How public schools’ war on boys has led to an increase in gun crimes

The school year has started again and, with it, the insanity that is Zero Tolerance in America’s public schools.  The Washington Post, which originally reported the story, helpfully explains that our nation’s schools have been busy little bees for the past year when it comes to criminalizing child’s play.  I wonder if we’re looking at this anti-gun fascism a little bit backwards.  We’re seeing it as an attack on guns.  But in the context of public schools, isn’t it just a subset of the school’s over-arching hostility to boys?

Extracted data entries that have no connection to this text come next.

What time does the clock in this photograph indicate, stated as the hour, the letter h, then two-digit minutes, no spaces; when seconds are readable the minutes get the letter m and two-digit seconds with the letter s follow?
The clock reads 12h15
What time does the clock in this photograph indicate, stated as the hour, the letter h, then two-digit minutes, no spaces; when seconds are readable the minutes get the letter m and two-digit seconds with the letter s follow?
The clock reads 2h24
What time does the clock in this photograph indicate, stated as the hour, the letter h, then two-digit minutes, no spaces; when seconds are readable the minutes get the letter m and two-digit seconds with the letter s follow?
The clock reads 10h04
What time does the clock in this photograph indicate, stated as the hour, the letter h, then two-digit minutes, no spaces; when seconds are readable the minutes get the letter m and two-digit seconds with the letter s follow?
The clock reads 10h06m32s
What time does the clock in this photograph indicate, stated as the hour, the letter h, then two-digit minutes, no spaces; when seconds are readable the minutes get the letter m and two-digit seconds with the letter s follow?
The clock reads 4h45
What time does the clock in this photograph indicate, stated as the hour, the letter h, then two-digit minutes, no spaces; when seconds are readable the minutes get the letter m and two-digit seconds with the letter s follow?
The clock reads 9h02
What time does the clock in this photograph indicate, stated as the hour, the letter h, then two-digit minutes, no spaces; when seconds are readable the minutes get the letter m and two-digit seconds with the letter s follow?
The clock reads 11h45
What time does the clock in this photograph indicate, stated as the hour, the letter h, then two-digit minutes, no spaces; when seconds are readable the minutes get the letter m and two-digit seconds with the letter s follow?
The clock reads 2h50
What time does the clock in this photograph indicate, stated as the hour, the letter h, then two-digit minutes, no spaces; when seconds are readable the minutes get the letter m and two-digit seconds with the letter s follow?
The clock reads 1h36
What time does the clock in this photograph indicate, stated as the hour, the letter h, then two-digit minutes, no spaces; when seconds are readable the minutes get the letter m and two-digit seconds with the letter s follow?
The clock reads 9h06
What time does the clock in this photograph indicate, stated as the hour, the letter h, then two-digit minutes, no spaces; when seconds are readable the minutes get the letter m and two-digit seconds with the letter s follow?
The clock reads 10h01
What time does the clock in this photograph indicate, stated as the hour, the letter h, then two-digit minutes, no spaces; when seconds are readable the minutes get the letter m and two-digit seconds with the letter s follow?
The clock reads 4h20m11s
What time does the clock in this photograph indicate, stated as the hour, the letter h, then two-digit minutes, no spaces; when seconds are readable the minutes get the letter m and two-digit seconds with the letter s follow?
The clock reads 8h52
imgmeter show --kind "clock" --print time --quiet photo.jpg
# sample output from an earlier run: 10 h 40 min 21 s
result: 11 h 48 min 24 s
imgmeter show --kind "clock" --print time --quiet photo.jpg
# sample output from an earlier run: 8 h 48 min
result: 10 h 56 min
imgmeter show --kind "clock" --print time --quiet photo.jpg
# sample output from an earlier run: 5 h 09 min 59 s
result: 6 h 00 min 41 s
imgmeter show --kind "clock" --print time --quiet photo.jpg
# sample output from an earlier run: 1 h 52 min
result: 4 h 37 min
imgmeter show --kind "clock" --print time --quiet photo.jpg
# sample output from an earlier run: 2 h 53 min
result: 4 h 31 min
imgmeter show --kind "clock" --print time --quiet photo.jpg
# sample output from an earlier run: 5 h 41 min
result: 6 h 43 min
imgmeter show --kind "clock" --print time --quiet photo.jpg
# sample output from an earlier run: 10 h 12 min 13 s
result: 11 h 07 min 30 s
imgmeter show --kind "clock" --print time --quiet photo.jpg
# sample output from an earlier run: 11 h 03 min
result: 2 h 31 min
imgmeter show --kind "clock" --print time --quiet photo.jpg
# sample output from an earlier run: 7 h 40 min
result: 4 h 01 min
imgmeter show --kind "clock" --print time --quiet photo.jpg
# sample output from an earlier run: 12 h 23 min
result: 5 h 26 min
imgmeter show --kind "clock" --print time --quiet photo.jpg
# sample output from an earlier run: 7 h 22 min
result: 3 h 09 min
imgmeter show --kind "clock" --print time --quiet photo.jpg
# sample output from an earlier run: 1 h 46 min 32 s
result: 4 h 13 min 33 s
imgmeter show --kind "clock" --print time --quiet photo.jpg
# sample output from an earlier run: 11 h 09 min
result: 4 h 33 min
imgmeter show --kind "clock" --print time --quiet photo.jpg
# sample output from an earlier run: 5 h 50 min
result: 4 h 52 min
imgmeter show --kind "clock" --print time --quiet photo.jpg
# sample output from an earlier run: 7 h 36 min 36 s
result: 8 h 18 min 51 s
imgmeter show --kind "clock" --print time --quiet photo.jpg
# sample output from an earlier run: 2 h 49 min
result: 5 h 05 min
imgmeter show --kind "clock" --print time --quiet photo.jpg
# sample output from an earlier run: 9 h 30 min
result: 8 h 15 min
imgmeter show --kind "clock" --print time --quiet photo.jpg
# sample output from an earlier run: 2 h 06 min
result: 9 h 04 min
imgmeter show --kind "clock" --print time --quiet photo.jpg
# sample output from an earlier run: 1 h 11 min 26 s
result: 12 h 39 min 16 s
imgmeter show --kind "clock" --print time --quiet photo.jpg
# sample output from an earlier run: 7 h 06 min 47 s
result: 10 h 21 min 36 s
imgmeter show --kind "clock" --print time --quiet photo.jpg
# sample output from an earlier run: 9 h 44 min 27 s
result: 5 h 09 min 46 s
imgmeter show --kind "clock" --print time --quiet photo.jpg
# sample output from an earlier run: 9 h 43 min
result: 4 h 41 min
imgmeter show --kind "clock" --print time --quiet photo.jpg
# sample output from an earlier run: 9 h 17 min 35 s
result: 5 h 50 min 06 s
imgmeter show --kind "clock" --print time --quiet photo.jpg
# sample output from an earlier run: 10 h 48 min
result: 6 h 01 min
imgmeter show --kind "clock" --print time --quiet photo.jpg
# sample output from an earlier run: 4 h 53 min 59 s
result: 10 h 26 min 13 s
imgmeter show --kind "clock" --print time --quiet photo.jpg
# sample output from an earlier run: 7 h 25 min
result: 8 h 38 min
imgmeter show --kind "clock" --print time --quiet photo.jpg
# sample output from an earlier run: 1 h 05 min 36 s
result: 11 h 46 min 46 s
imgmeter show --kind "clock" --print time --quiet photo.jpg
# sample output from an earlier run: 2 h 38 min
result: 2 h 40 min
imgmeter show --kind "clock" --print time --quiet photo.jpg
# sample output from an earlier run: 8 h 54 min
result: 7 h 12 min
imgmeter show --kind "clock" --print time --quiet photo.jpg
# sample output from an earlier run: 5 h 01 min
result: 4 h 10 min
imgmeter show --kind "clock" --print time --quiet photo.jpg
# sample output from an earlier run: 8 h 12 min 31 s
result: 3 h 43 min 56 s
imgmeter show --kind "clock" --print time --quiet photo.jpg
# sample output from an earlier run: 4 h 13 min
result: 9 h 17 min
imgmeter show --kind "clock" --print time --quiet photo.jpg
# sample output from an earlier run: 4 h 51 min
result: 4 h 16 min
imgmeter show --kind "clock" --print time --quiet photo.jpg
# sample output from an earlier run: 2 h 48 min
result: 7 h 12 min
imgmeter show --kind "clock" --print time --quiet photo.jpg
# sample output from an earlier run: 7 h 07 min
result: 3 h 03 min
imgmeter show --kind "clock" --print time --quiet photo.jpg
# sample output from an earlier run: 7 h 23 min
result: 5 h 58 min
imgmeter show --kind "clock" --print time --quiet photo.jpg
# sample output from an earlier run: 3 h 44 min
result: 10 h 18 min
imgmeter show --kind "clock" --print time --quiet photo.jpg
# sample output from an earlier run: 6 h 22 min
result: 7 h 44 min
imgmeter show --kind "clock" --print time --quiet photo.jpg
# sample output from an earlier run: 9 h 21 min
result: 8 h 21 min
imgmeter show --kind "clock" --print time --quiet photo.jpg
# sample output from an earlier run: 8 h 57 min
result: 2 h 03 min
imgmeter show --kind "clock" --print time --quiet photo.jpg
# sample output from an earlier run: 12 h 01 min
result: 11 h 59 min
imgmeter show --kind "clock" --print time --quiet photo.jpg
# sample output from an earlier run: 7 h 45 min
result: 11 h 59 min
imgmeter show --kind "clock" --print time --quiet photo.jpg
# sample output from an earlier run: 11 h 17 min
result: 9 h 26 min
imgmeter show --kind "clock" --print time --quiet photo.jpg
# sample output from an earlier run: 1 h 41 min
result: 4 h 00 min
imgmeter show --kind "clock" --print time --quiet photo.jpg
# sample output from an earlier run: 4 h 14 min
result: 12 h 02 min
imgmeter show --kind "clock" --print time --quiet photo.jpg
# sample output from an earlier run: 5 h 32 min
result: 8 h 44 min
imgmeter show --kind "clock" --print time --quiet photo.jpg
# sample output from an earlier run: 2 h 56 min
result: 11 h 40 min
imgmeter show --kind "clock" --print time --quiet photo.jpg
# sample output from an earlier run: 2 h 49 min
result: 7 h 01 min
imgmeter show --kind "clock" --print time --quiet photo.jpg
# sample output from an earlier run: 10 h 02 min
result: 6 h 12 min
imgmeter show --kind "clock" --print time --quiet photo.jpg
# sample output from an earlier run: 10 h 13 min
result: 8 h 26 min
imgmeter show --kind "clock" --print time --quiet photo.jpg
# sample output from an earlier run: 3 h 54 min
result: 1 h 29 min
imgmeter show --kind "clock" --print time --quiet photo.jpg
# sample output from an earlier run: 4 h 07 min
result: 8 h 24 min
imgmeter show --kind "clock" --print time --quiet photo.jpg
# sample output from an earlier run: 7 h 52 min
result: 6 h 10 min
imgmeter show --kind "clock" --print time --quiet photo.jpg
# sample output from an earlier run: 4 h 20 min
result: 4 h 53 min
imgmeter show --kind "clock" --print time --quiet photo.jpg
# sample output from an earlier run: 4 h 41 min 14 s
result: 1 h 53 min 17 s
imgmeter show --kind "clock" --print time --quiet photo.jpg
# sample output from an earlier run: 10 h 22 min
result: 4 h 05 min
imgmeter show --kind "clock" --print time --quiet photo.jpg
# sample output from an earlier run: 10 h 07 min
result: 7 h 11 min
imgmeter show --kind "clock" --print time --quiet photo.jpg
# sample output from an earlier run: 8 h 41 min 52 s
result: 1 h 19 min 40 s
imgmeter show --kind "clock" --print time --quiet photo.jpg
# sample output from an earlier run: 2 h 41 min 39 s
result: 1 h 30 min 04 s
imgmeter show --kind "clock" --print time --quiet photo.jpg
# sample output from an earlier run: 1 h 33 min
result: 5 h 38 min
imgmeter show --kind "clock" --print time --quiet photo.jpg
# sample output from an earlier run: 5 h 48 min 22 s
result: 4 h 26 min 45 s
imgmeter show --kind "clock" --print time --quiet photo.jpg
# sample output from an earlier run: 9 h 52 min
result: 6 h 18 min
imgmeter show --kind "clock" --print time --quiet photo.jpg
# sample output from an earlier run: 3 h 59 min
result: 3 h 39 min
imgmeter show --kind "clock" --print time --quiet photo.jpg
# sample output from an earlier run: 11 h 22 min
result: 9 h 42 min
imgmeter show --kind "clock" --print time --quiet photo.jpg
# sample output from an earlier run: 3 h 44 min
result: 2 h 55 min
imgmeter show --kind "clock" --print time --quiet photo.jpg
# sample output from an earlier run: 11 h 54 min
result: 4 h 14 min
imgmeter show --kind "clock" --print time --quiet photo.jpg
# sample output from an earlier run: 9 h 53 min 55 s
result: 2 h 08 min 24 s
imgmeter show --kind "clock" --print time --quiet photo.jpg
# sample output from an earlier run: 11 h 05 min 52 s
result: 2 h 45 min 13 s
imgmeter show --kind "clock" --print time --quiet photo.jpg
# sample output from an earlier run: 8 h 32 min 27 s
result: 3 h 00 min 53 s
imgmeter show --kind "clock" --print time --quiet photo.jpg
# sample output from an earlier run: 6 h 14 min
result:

Public schools like boys in the abstract, but they really hate the reality of boys:  boys are physical beings who live in a hierarchical world that reveals itself when they are as little as two or three years old.  For a nice discussion about the spectacular differences between boy and girl social interactions, if you haven’t already read Deborah Tannen’s You Just Don’t Understand: Women and Men in Conversation, you should.

Boys’ physical, hierarchical world means that they have a terrible time sitting still, even when they’re in their teens or 20s.  (Heck, I know much older men who are still kinetic, whether it’s a jiggling leg or a tapping finger.)  They engage in physical or verbal play that is intended allocate them to their place in the day’s (or the minute’s) hierarchy.  They practice male roles of warfare and command.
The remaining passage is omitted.